Task requirements:
Each line holding the word "Illulichterketten" must appear in the answer, copied from the entries.

Provided records:
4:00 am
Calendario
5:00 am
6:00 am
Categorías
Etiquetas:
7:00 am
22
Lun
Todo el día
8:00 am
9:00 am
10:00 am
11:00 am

==

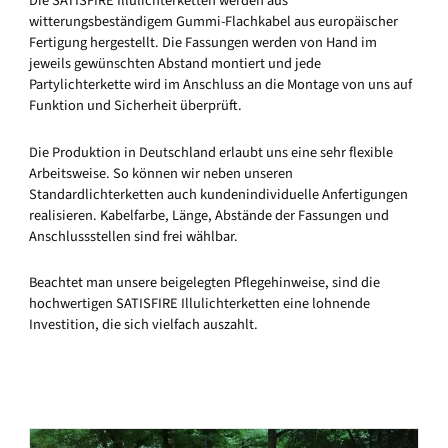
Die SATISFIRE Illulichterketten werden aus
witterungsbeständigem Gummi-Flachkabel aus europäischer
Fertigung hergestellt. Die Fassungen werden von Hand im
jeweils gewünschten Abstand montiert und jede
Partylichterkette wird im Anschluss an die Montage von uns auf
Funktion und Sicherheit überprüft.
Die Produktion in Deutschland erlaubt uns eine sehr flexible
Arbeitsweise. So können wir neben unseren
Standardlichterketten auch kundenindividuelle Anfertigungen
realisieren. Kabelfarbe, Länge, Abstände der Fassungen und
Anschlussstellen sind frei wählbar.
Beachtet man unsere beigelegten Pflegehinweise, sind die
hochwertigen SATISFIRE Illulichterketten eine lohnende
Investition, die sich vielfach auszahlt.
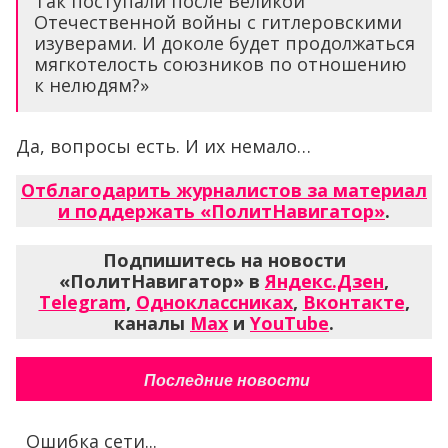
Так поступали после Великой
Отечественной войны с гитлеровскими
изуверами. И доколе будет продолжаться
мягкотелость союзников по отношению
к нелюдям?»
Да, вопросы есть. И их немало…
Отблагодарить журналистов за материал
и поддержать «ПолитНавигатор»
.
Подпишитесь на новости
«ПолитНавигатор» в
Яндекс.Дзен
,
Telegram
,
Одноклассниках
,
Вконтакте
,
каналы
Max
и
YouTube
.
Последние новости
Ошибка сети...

Exercise solution:
Die SATISFIRE Illulichterketten werden aus
hochwertigen SATISFIRE Illulichterketten eine lohnende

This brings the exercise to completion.